Task details: For every line in the entries that contains "note", show the whole line.

Provided entries:
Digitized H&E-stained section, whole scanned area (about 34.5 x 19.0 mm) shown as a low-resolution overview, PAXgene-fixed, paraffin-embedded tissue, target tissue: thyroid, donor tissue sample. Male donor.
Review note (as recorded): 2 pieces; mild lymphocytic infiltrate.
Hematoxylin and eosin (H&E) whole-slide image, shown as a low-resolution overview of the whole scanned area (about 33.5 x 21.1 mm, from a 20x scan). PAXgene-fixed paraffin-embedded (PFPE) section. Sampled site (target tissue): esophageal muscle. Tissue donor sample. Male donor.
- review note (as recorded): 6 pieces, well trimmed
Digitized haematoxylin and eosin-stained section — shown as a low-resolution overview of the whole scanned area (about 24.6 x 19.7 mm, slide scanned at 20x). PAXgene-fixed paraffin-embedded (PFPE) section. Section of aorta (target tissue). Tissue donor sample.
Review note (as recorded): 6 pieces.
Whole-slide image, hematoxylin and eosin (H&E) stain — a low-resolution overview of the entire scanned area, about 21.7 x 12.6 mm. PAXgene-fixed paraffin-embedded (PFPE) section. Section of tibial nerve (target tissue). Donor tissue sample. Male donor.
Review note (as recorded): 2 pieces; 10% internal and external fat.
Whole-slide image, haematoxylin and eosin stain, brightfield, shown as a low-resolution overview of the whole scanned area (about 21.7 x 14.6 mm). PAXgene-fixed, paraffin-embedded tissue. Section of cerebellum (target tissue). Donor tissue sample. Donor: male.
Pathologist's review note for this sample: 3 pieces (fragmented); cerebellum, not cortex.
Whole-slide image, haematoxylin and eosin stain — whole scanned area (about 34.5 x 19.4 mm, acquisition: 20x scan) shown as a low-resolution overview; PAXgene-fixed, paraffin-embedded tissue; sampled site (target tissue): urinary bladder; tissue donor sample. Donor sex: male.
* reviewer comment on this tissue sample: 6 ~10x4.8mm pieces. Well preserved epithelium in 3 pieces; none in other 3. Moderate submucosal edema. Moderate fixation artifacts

Result of the task:
Review note (as recorded): 2 pieces; mild lymphocytic infiltrate.
- review note (as recorded): 6 pieces, well trimmed
Review note (as recorded): 6 pieces.
Review note (as recorded): 2 pieces; 10% internal and external fat.
Pathologist's review note for this sample: 3 pieces (fragmented); cerebellum, not cortex.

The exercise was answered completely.